## Extrait fourni
Ce qu’il y a de bien chez Christophe Esnault, c’est qu’il ne ressert pas la même poésie dans tous ses livres, nombreux maintenant. Jugez-en plutôt à ses deux dernières publications : il a conté son enfance de pêcheur dans le nostalgique recueil L’Enfant poisson-chat chez publie.net, puis son expérience de la dysphorie dans la vindicative et logorrhéique Lettre au recours chimique aux éditions Æthalidès. Et le voilà qui revient avec ce tout petit manuel de suicide à l’humour noir, très noir, chez Conspiration éditions, comprenant trente-deux courts poèmes − huit vers tout au plus, un seul parfois.

## Travail à faire
Reproduisez fidèlement, dans l'extrait ci-dessus consacré aux livres de Christophe Esnault, tout ce qui va de « Ce qu’il y a » jusqu'à « un seul parfois. ».

## Données fournies
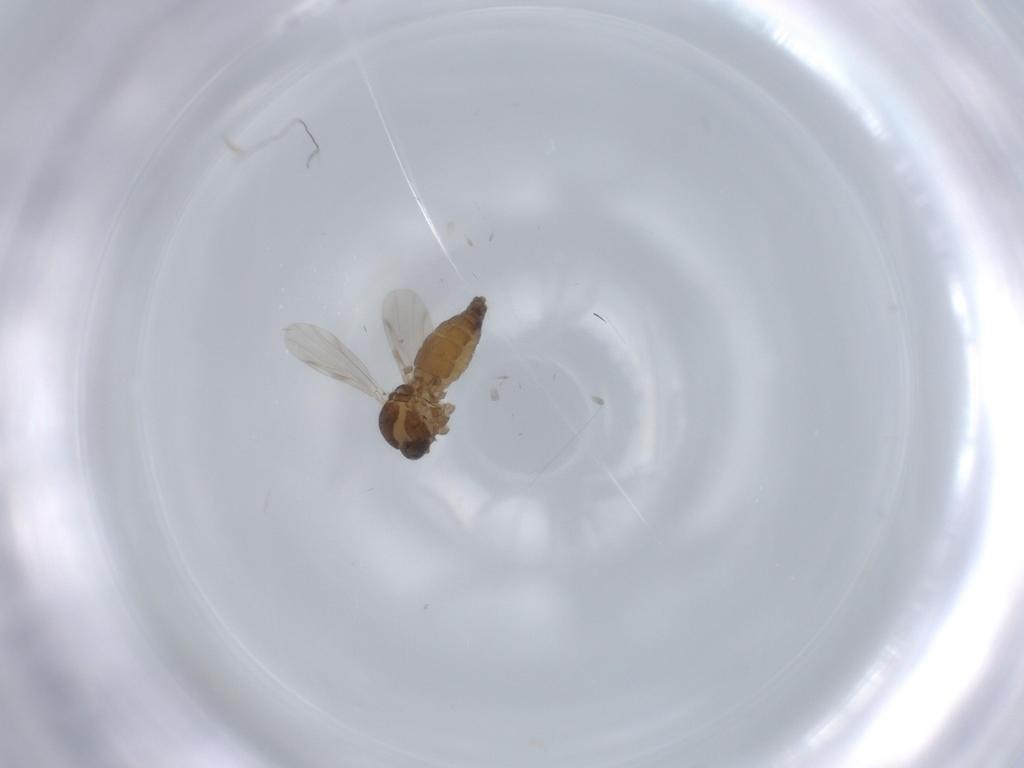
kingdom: Animalia
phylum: Arthropoda
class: Insecta
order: Diptera
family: Ceratopogonidae
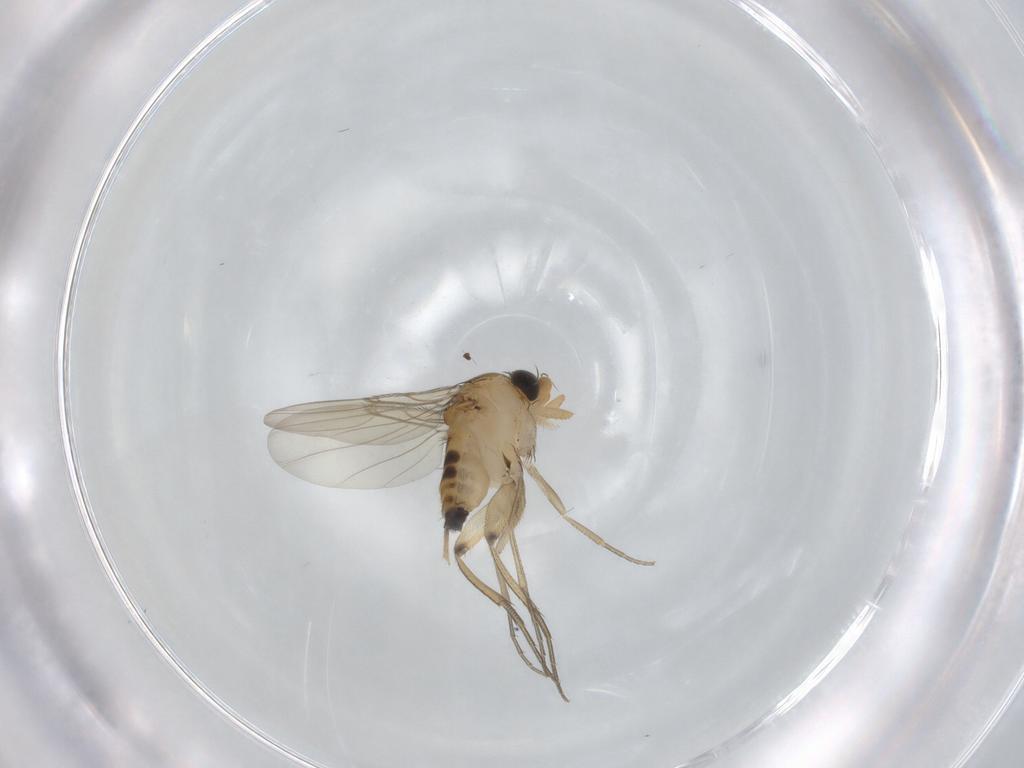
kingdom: Animalia
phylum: Arthropoda
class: Insecta
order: Diptera
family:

## Réponse attendue
Ce qu’il y a de bien chez Christophe Esnault, c’est qu’il ne ressert pas la même poésie dans tous ses livres, nombreux maintenant. Jugez-en plutôt à ses deux dernières publications : il a conté son enfance de pêcheur dans le nostalgique recueil L’Enfant poisson-chat chez publie.net, puis son expérience de la dysphorie dans la vindicative et logorrhéique Lettre au recours chimique aux éditions Æthalidès. Et le voilà qui revient avec ce tout petit manuel de suicide à l’humour noir, très noir, chez Conspiration éditions, comprenant trente-deux courts poèmes − huit vers tout au plus, un seul parfois.